In order to run the full experiments pipeline for a given language, run
make all LANGUAGE=<wikipedia language code> MAX_TRAIN_TOKENS=<the amount of tokens to use in training>
In order to change the hyperparameters of the two-stage model, define ALPHA
and BETA
.
You can see the individual steps of the experiments in the Makefile
, but all
will download the data (if it has not been downloaded already) and train the type and token models (if they have not been trained), retrain a two-stage model with the given hyperparameters, evaluate all models, and calculate type entropies as well as expected code lengths.
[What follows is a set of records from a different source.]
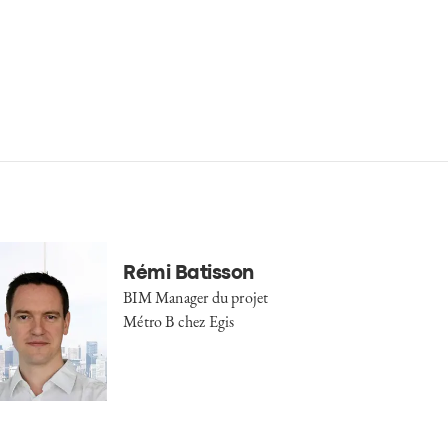
Rémi Batisson
BIM Manager du projet
Métro B chez Egis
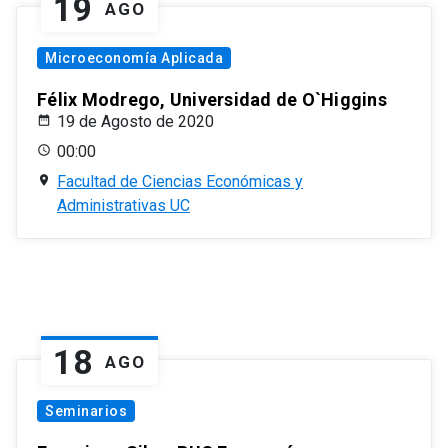
19
AGO
Microeconomía Aplicada
Félix Modrego, Universidad de O`Higgins
19 de Agosto de 2020
00:00
Facultad de Ciencias Económicas y
Administrativas UC
18
AGO
Seminarios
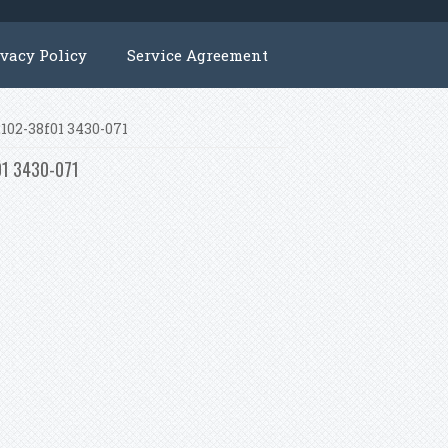
ivacy Policy
Service Agreement
102-38f01 3430-071
01 3430-071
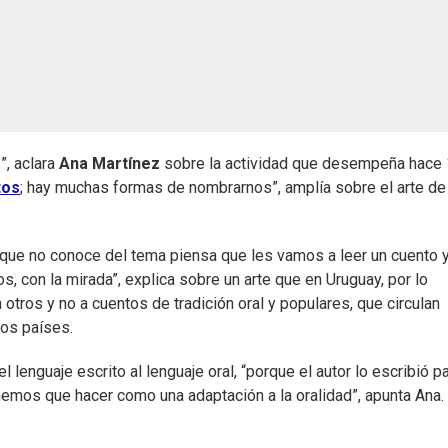
z
”, aclara
Ana Martínez
sobre la actividad que desempeña hace
tos
; hay muchas formas de nombrarnos”, amplía sobre el arte de
e que no conoce del tema piensa que les vamos a leer un cuento 
s, con la mirada”, explica sobre un arte que en Uruguay, por lo
 otros y no a cuentos de tradición oral y populares, que circulan
ros países.
 lenguaje escrito al lenguaje oral, “porque el autor lo escribió p
enemos que hacer como una adaptación a la oralidad”, apunta Ana.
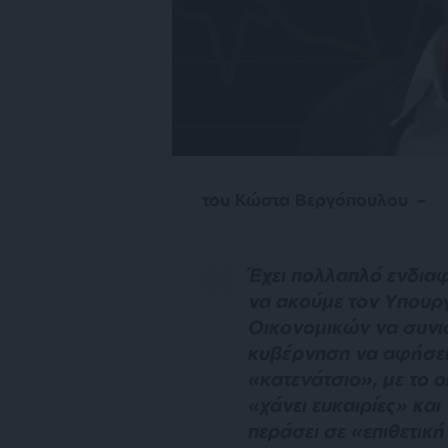
του Κώστα Βεργόπουλου –
Έχει πολλαπλό ενδια
να ακούμε τον Υπουρ
Οικονομικών να συνι
κυβέρνηση να αφήσει
«κατενάτσιο», με το ο
«χάνει ευκαιρίες» και
περάσει σε «επιθετική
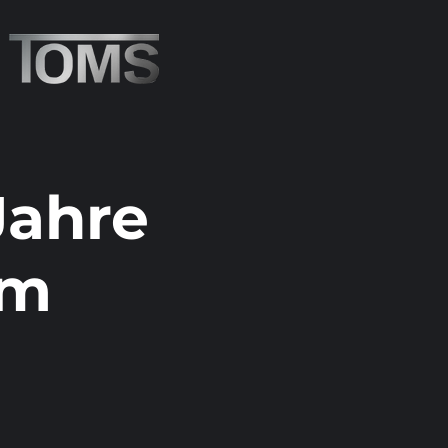
Jahre
um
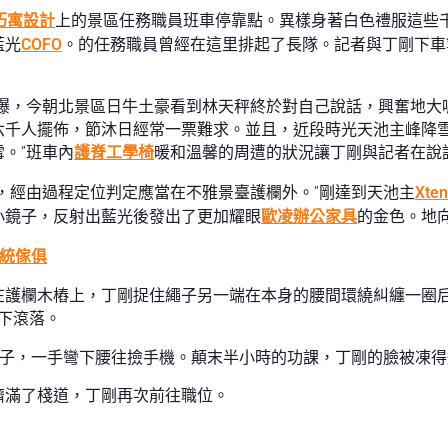
巧寓設計
上的景區任務職員班車停靠點。異樣身著白色禮服這些
藍光
COFO
。的任務職員曾經在這里排起了長隊。記者與丁剛下車
爆，今朝北景區日牛土豪看到林天秤終於對自己說話，興奮地大
六千人擺佈，節沐日經常一票難求。並且，近段時光天池主峰降
。”班車內
護脊工學椅
暖和溫馨的周遭的狀況讓丁剛與記者在說
，經由過程定位判定應當在不雅景臺護欄外。”剛達到天池主
Xt
小鏡子，反射出藍光後發出了更加耀眼
歐凌辦公家具
的金色。地
統傢俱
在護欄木樁上，丁剛捉住繩子另一端在本身的腰間環繞糾纏一圈
下滾落。
繩子，一手彎下腰往撿手機。顛末半小時的功課，丁剛的臉被凍
擠滿了棧道，丁剛再次前往職位。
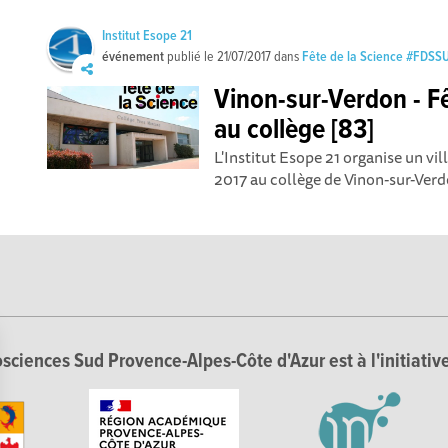
Institut Esope 21
événement
publié le
21/07/2017
dans
Fête de la Science #FDSS
Vinon-sur-Verdon - Fê
au collège [83]
L'Institut Esope 21 organise un vi
2017 au collège de Vinon-sur-Verdo
sciences Sud Provence-Alpes-Côte d'Azur est à l'initiative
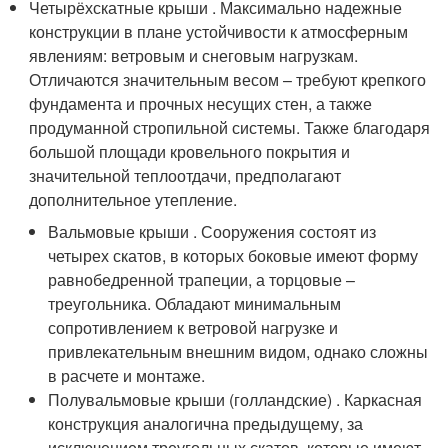
Четырёхскатные крыши . Максимально надежные
конструкции в плане устойчивости к атмосферным
явлениям: ветровым и снеговым нагрузкам.
Отличаются значительным весом – требуют крепкого
фундамента и прочных несущих стен, а также
продуманной стропильной системы. Также благодаря
большой площади кровельного покрытия и
значительной теплоотдачи, предполагают
дополнительное утепление.
Вальмовые крыши . Сооружения состоят из
четырех скатов, в которых боковые имеют форму
равнобедренной трапеции, а торцовые –
треугольника. Обладают минимальным
сопротивлением к ветровой нагрузке и
привлекательным внешним видом, однако сложны
в расчете и монтаже.
Полувальмовые крыши (голландские) . Каркасная
конструкция аналогична предыдущему, за
исключением треугольных скатов, которые имеют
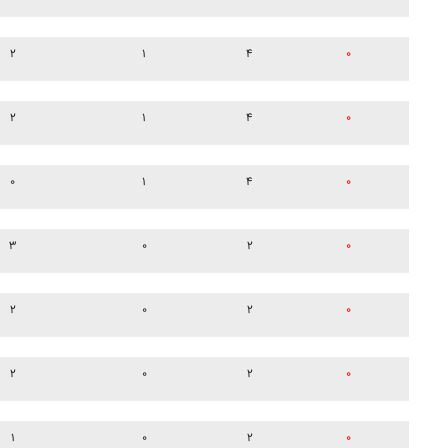
۲
۱
۴
۰
۲
۱
۴
۰
۰
۱
۴
۰
۳
۰
۲
۰
۲
۰
۲
۰
۲
۰
۲
۰
۱
۰
۲
۰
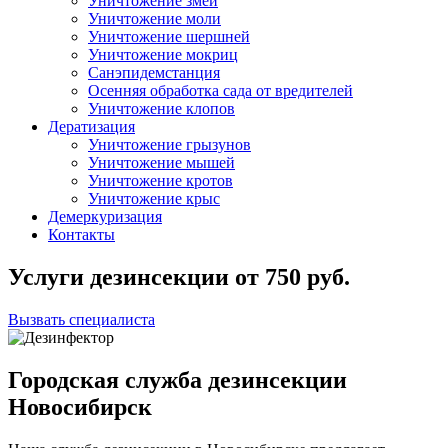
Уничтожение змей
Уничтожение моли
Уничтожение шершней
Уничтожение мокриц
Санэпидемстанция
Осенняя обработка сада от вредителей
Уничтожение клопов
Дератизация
Уничтожение грызунов
Уничтожение мышей
Уничтожение кротов
Уничтожение крыс
Демеркуризация
Контакты
Услуги дезинсекции
от
750
руб.
Вызвать специалиста
Городская служба дезинсекции
Новосибирск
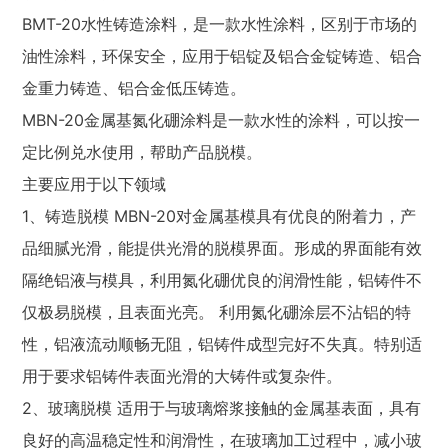
BMT-20水性铸造涂料，是一款水性涂料，区别于市场的
油性涂料，环保安全，应用于铝锭及铝合金锭铸造、铝合
金重力铸造、铝合金低压铸造。
MBN-20金属基氮化硼涂料是一款水性的涂料，可以按一
定比例兑水使用，帮助产品脱模。
主要应用于以下领域
1、铸造脱模 MBN-20对金属基模具有优良的附着力，产
品细腻光滑，能提供光滑的脱模界面。形成的界面能有效
隔绝铝液与模具，利用氮化硼优良的润滑性能，铝铸件不
仅极易脱模，且表面光亮。 利用氮化硼涂层不沾铝的特
性，铝液流动顺畅无阻，铝铸件成型完好不失真。特别适
用于要求铝铸件表面光滑的大铸件或复杂件。
2、玻璃脱模 适用于与玻璃熔浆接触的金属基表面，具有
良好的高温稳定性和润滑性，在玻璃加工过程中，减小玻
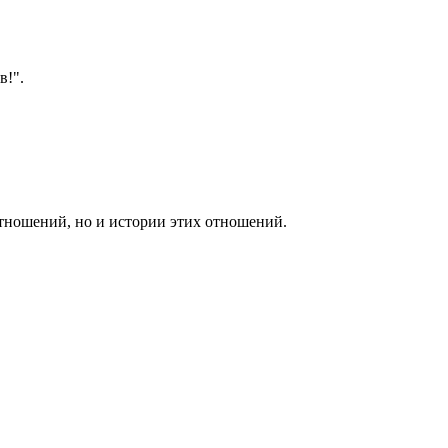
в!".
тношений, но и истории этих отношений.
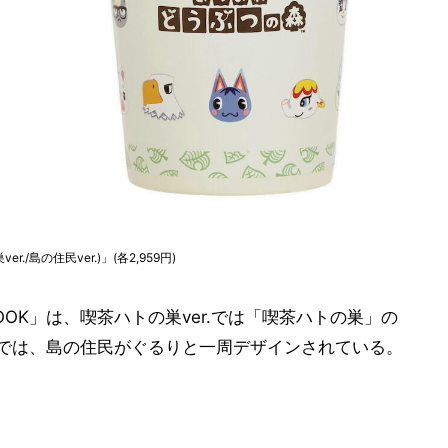
/島の住民ver.)」(各2,959円)
OOK」は、喫茶ハトの巣ver.では「喫茶ハトの巣」の
r.では、島の住民がぐるりと一周デザインされている。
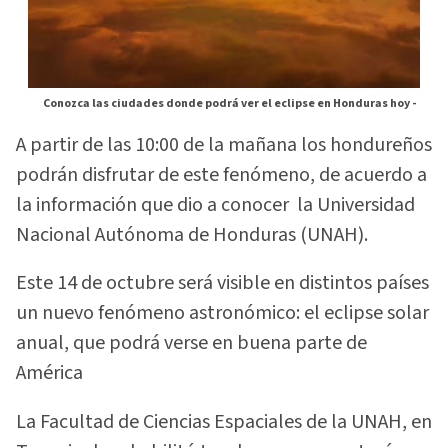
Conozca las ciudades donde podrá ver el eclipse en Honduras hoy -
A partir de las 10:00 de la mañana los hondureños
podrán disfrutar de este fenómeno, de acuerdo a
la información que dio a conocer la Universidad
Nacional Autónoma de Honduras (UNAH).
Este 14 de octubre será visible en distintos países
un nuevo fenómeno astronómico: el eclipse solar
anual, que podrá verse en buena parte de
América
La Facultad de Ciencias Espaciales de la UNAH, en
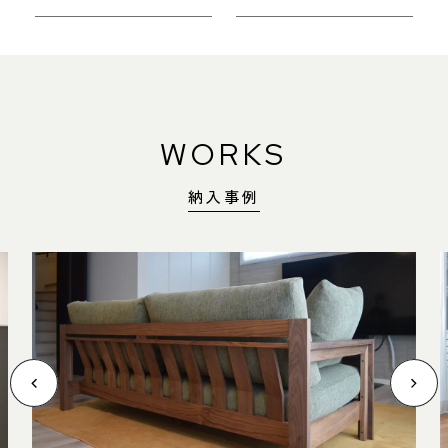
WORKS
納入事例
The results are stored under their own folder for each language in results
by default.
Two-stage models are distinguished between each other with the following naming convention: two_stage_init_<generator init dataset>_<value of hyperparameter a>_<value of hyperparameter b>_<max number of training tokens>
for the two-stage model, tokens_<max number of training tokens>
for the LSTM trained on token data and types_<max number of training tokens>
for the LSTM trained on type data.
You can also run the components of the experiments individually:
get_wiki
: Download and preprocess wikipedia data.
train_generator
: Train the generator LSTM language model.
train_two_stage
: Train the two stage model consisting of a generator and an adaptor. Requires train_generator
to be finished. The two-stage model is initialised both with a generator trained on tokens and one trained on types.
eval_generator
: Evaluate the different initialisations of the generator language model. This will evaluate both the type and token models, as well as the retrained generators. These results are stored into lstm_results
.
eval_two_stage
: Evaluate the different initialisations of the two-stage model.
calculate_suprisal
: Calculate the surprisal for individual types in the test set. These are stored into a file named entropy_freq.csv
.
calculate_average_sentence_length
: Calculate the average sentence lenghts under different models. Results are saved into average_sentence_lengths
.
tune_hyperparams
: Tune the hyperparameters for a given language. You can specify the amount of parameters tested with TUNING_ITERATIONS
(the default is 10). The results are stored in a CSV file called hyperparam_tuning_results
.
In evaluation the models are evaluated both using types and tokens.
The data is divided into ten folds, which are used to build the training, development and test datasets. You can change the training, development and test split used by changing the get_folds
method in util/util.py
.
The visualisations
folder will contain code to visualise the performance of the trained models.
The script entropy_frequency.py
creates a csv file with the surprisals for each type in the test dataset. The surprisals are calculated for the two-stage model, the generator and an LSTM trained on both types and tokens. The two-stage model to use is defined by the two-stage parameters given as arguments. This is done as part of the command make all
.
You can visualise the csv file created by the previous script with analyse_entropy_frequency.py
. The script will also compare the performance of the type LSTM and the generator.
Please run pylint src/ --rcfile .pylintrc
in the root folder to run the linter.